ASSIGNED TASK –
Retype exactly the lines of the material below, from the one containing "The Board of Education will" through the last, with both ends kept.

%%

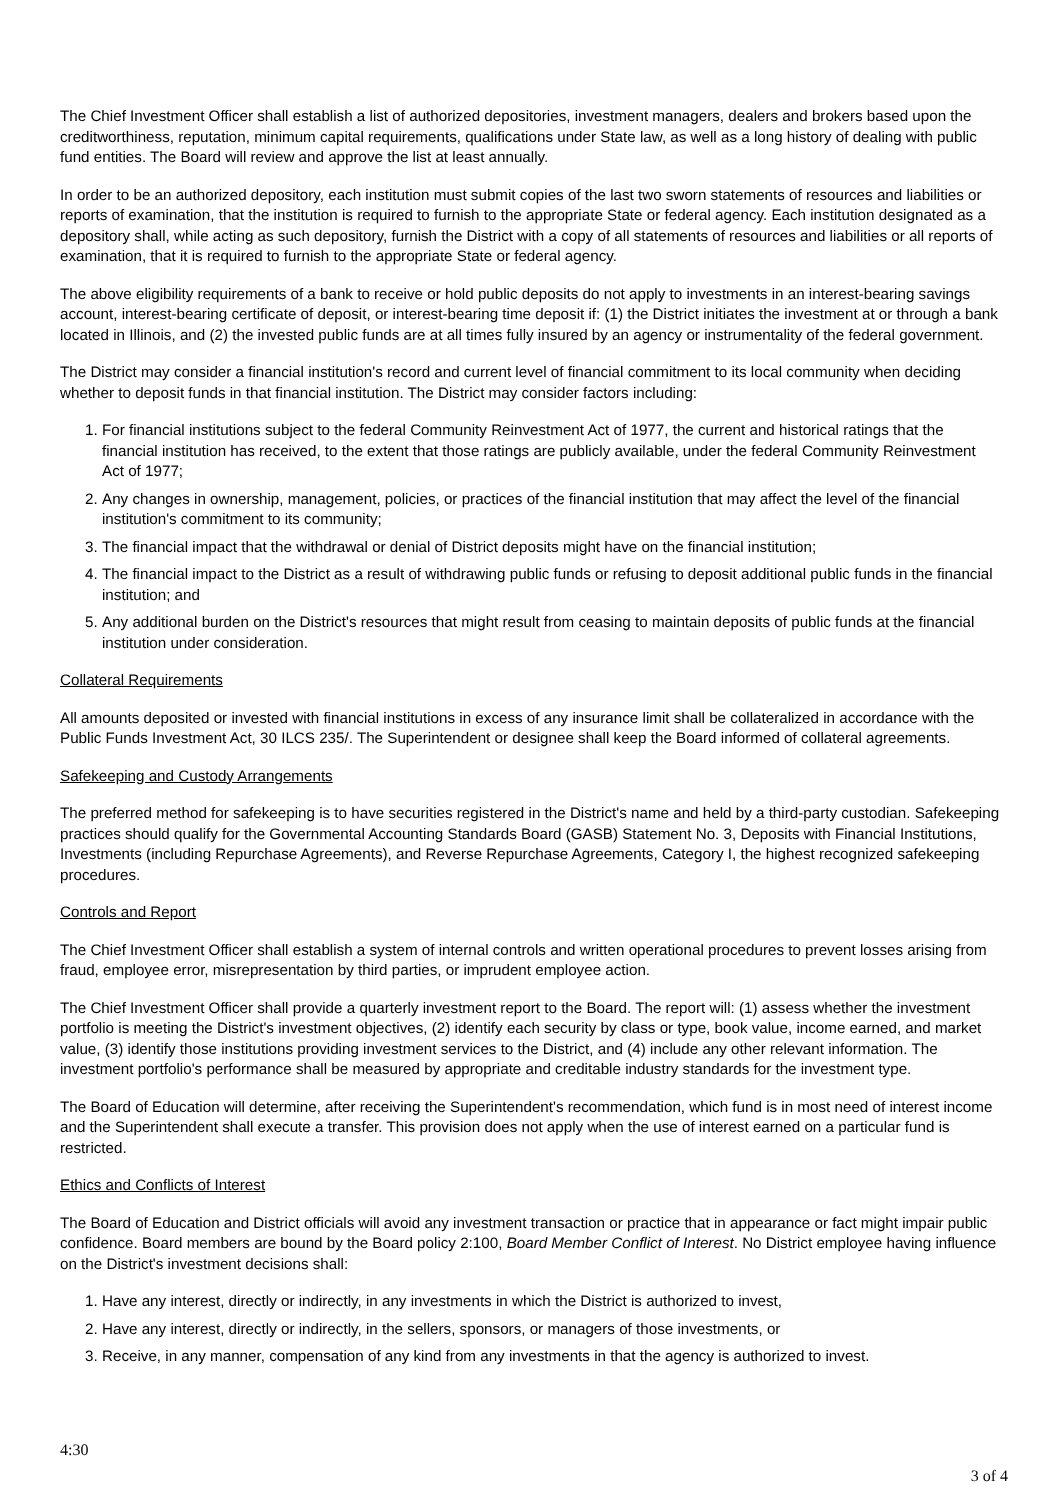The Chief Investment Officer shall establish a list of authorized depositories, investment managers, dealers and brokers based upon the creditworthiness, reputation, minimum capital requirements, qualifications under State law, as well as a long history of dealing with public fund entities. The Board will review and approve the list at least annually.
In order to be an authorized depository, each institution must submit copies of the last two sworn statements of resources and liabilities or reports of examination, that the institution is required to furnish to the appropriate State or federal agency. Each institution designated as a depository shall, while acting as such depository, furnish the District with a copy of all statements of resources and liabilities or all reports of examination, that it is required to furnish to the appropriate State or federal agency.
The above eligibility requirements of a bank to receive or hold public deposits do not apply to investments in an interest-bearing savings account, interest-bearing certificate of deposit, or interest-bearing time deposit if: (1) the District initiates the investment at or through a bank located in Illinois, and (2) the invested public funds are at all times fully insured by an agency or instrumentality of the federal government.
The District may consider a financial institution's record and current level of financial commitment to its local community when deciding whether to deposit funds in that financial institution. The District may consider factors including:
1. For financial institutions subject to the federal Community Reinvestment Act of 1977, the current and historical ratings that the financial institution has received, to the extent that those ratings are publicly available, under the federal Community Reinvestment Act of 1977;
2. Any changes in ownership, management, policies, or practices of the financial institution that may affect the level of the financial institution's commitment to its community;
3. The financial impact that the withdrawal or denial of District deposits might have on the financial institution;
4. The financial impact to the District as a result of withdrawing public funds or refusing to deposit additional public funds in the financial institution; and
5. Any additional burden on the District's resources that might result from ceasing to maintain deposits of public funds at the financial institution under consideration.
Collateral Requirements
All amounts deposited or invested with financial institutions in excess of any insurance limit shall be collateralized in accordance with the Public Funds Investment Act, 30 ILCS 235/. The Superintendent or designee shall keep the Board informed of collateral agreements.
Safekeeping and Custody Arrangements
The preferred method for safekeeping is to have securities registered in the District's name and held by a third-party custodian. Safekeeping practices should qualify for the Governmental Accounting Standards Board (GASB) Statement No. 3, Deposits with Financial Institutions, Investments (including Repurchase Agreements), and Reverse Repurchase Agreements, Category I, the highest recognized safekeeping procedures.
Controls and Report
The Chief Investment Officer shall establish a system of internal controls and written operational procedures to prevent losses arising from fraud, employee error, misrepresentation by third parties, or imprudent employee action.
The Chief Investment Officer shall provide a quarterly investment report to the Board. The report will: (1) assess whether the investment portfolio is meeting the District's investment objectives, (2) identify each security by class or type, book value, income earned, and market value, (3) identify those institutions providing investment services to the District, and (4) include any other relevant information. The investment portfolio's performance shall be measured by appropriate and creditable industry standards for the investment type.
The Board of Education will determine, after receiving the Superintendent's recommendation, which fund is in most need of interest income and the Superintendent shall execute a transfer. This provision does not apply when the use of interest earned on a particular fund is restricted.
Ethics and Conflicts of Interest
The Board of Education and District officials will avoid any investment transaction or practice that in appearance or fact might impair public confidence. Board members are bound by the Board policy 2:100, Board Member Conflict of Interest. No District employee having influence on the District's investment decisions shall:
1. Have any interest, directly or indirectly, in any investments in which the District is authorized to invest,
2. Have any interest, directly or indirectly, in the sellers, sponsors, or managers of those investments, or
3. Receive, in any manner, compensation of any kind from any investments in that the agency is authorized to invest.
4:30
3 of 4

%%

SOLUTION TO THE EXERCISE –
The Board of Education will determine, after receiving the Superintendent's recommendation, which fund is in most need of interest income and the Superintendent shall execute a transfer. This provision does not apply when the use of interest earned on a particular fund is restricted.
Ethics and Conflicts of Interest
The Board of Education and District officials will avoid any investment transaction or practice that in appearance or fact might impair public confidence. Board members are bound by the Board policy 2:100, Board Member Conflict of Interest. No District employee having influence on the District's investment decisions shall:
1. Have any interest, directly or indirectly, in any investments in which the District is authorized to invest,
2. Have any interest, directly or indirectly, in the sellers, sponsors, or managers of those investments, or
3. Receive, in any manner, compensation of any kind from any investments in that the agency is authorized to invest.
4:30
3 of 4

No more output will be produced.